The case for CEO term limits

17 Nov, 2019 - 00:11 0 Views
The case for CEO term limits

The Sunday Mail

Vision 2030
Allen Choruma

To enhance good corporate governance standards and organisational performance in both public and private sectors in Zimbabwe in pursuit of Vision 2030, there is growing debate on whether or not the tenure of chief executive officers (CEOs) should be limited.

Debate on limiting CEO tenure often rages in corporate offices, corridors and other spaces where employees gather, but never finds its way into the citadel of power, the boardroom.

Discussions or mere suggestions that a CEO’s term of office should be limited is a subject that most corporate boardrooms dare not touch, especially in organisations where there are long-serving CEOs.

Readers of this column who responded to last week’s article had a very clear and concise message on this hotly contested issue: a CEO’s term of office should be limited.

Notwithstanding the current push, there isn’t any conclusive empirical evidence linking limited CEO tenure to enhanced good corporate governance and organisational performance.

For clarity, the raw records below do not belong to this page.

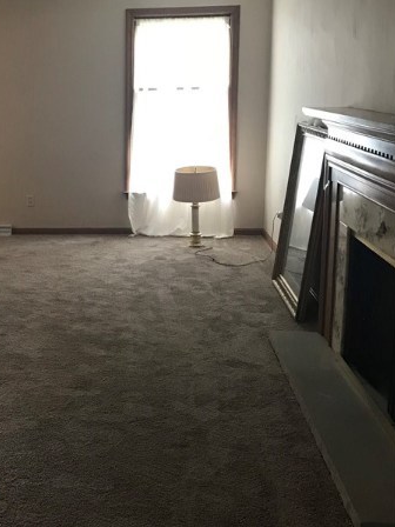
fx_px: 730
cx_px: 62
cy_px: 235
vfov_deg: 39.6
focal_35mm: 48
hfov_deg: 29.4
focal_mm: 3.99
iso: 64
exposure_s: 1/15
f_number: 1.8
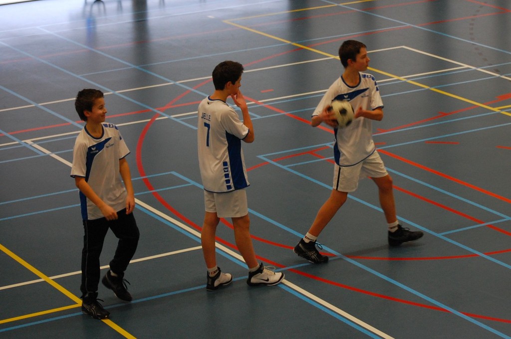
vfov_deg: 16.5
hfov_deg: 24.6
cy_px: 170
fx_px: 1170
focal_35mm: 82
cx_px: 256
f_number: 4
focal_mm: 55
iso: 800
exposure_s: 1/60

Quite a handful of CEOs in leading companies, parastatals, State enterprises, public institutions (universities and colleges), local authorities, heads of influential Government departments, and so on, have been at the helm for periods ranging well above 10 years and still show no sign that they are leaving office any time soon. Many readers agreed in toto with the reasons that I gave supporting the need to limit a CEO’s tenure.

To recap, the reasons are as follows:

l Long-serving CEOs become entrenched and autocratic

l Need to inject new blood and fresh ideas

l It provides opportunity for younger talent

l Long-serving CEOs become complacent and less value-adding.

l Allows for innovation if others are allowed to come in with new ideas

l Brings in diversity needed to rejuvenate an organisation.

l Long-serving CEOs end up controlling the board, compromising its independence and effectiveness

l Long-serving CEOs end up using the company to enhance own status for personal advantage.

l It improves corporate governance (for example, accountability/transparency).

But, two critical points stuck out the most with readers: that many long-serving CEOs end up controlling the board, compromising its independence and effectiveness (rather than the other way around); and that some CEOs end up using an organisation’s resources to enhance their own status for personal advantage.

There have been many stories of long-serving CEOs who have become so powerful as to be instrumental in the selection of board members and determining their remuneration and welfare.

Some corporate boards are said to be captured by long-serving CEOs to an extent of losing their independence, effectiveness and power in discharging their fiduciary duties and oversight functions over management.

Long-serving CEOs allegedly dominate boardroom discussions to an extent that open and candid discussions are often eroded to the detriment of enhancing good corporate governance in an organisation.

Incidences of long-serving CEOs using their influence, power and organisational resources for personal gain cannot be ignored.

Some prominent long-serving CEOs in Zimbabwe (past and present) are alleged to have used their longevity in office to acquire massive shares in companies they lead through exercising stock (share) options they crafted, influenced or manipulated for personal gain.

Succession planning and performance management are tools that should be used in corporate governance to ensure that CEOs step down at some point to pave way for others to take over.

Shareholder activism should be developed in Zimbabwe to allow shareholders to raise contentious issues such as CEO term limits and put them to vote at annual general meetings to enhance good governance and organisational performance.

Perhaps, it is time Government and regulatory and professional bodies such as Securities and Exchange Commission of Zimbabwe (SECZ) and Zimbabwe Stock Exchange (ZSE), Institute of Directors (IOD) look at CEOs tenure of office and come up with sustainable interventionist measures to address concerns being raised by stakeholders.